Дмитрий Бестолков. « «Сатанинская вера» В.В. Маяковского: поэт в оценке Юлия Халфина».
29.09.2011Современное маяковсковедение накопило большое количество различных оценок творчества поэта, которые не перестают звучать и за его академическими пределами. Яркий тому пример статья Юлия Халфина «Гордые человеки. Прощание с кумирами отшумевшей эпохи» [1]. Большинство рассуждений её автора сводятся к попытке доказать, что поэт в своих стихах выступил проповедником особой веры – «антиверы», «сатанинской веры» [1, с.9]. «В рассматриваемом нами аспекте, — подчёркивает Халфин, — исчезает даже разница между ранним, искренним, ярким поэтом и советским «горланом», который хрипит, рычит, став «на горло собственной песне». Разница лишь в одном – ранний Маяковский, изгнав с иконы Христа, вставляет туда лик своего лирического героя («гвоздями слов прибит к бумаге я»), а после революции он уступает это место всемогущему Богу – всевидящему Ильичу» [1, с.9]. Автор статьи убеждён: Маяковский и до и после революции был поэтом-сатанистом, но если до 1917 года его «сатанизм» выражался в ниспровержении догматов православия и откровенном самообожествлении, то после Октябрьской революции «сатанизм» художника приобрёл иные черты: он обернулся верой в победу социализма и политический гений В.И.Ленина.

◆ Цель упражнения:
Продолжите статью об оценке творчества Маяковского у Юлия Халфина, начав сразу после её последнего предложения. Приведённые дальше строки к этому отношения не имеют.

Исходные данные:
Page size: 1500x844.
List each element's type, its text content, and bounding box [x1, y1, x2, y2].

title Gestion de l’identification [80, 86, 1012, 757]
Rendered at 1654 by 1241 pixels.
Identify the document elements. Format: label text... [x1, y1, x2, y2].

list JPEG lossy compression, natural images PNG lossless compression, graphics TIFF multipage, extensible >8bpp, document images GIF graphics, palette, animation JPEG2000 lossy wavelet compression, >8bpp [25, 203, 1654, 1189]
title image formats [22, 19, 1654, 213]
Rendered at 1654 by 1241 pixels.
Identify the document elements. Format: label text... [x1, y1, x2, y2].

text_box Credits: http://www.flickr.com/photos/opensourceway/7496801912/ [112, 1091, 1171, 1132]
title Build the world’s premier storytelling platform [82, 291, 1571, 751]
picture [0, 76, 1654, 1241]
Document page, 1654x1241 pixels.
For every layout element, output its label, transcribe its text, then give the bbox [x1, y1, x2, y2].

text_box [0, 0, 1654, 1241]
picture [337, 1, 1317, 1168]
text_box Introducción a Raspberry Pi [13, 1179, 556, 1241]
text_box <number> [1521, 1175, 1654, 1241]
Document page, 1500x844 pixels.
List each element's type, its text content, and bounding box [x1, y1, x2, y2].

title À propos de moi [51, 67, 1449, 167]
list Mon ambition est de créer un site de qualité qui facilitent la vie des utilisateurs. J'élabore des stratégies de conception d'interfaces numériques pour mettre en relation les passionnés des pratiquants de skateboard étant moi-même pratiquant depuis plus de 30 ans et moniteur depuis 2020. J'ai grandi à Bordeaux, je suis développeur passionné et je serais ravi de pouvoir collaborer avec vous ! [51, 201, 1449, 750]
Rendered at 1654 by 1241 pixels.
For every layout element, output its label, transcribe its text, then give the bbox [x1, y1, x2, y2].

◆ Итог упражнения:
Ю. Халфин, выстраивая концепцию «Маяковский – поэт-сатанист», решает две задачи. Первая — сводится к поиску доказательств того, что в стихах поэта системно и большом количестве встречаются мысли, направленные на прямое опровержение библейских истин и христианских заповедей. Вторая — нацелена на обнаружение в произведениях художника «политических симпатий» к социализму, в котором Ю. Халфин усматривает дьявольское начало.
Решая первую задачу «исследования», Ю. Халфин пишет: «Перелистывая страницы собрания сочинений Маяковского, обнаруживаешь, что буквально нет, кажется, ни одной библейской или евангельской заповеди, против которой бы поэт не выдвинул обратного утверждения… Завету «Не убий» поэт противопоставит завет: «Убей!» … Завету «Прости» – призыв: «Иди, непростивший! Ты первый вхож в царствие моё…» [1, с.10]. Автор статьи даёт морально-этическую оценку стихам поэта. Такой подход приводит его к ошибочным, ложным выводам: «Маяковский в своей предоктябрьской лирике воспел всемогущего Антихриста, врага Бога, грозящего уничтожить и самого Творца, и сотворённый Им мир» [1, с.5]. И каким образом Халфин пришёл к заключению, что бунт Маяковского против Бога, хотя бы в самой яркой его дореволюционной поэме «Облако в штанах», во имя сатаны? Чтобы доказать абсурдность такого предположения внимательнее вчитаемся в знаменитые строки:
Я думал — ты всесильный божище,
а ты недоучка, крохотный божик.
Видишь, я нагибаюсь,
из-за голенища
достаю сапожный ножик.
Крыластые прохвосты!
Жмитесь в раю!
Ерошьте перышки в испуганной тряске!
Я тебя, пропахшего ладаном, раскрою
отсюда до Аляски [2]!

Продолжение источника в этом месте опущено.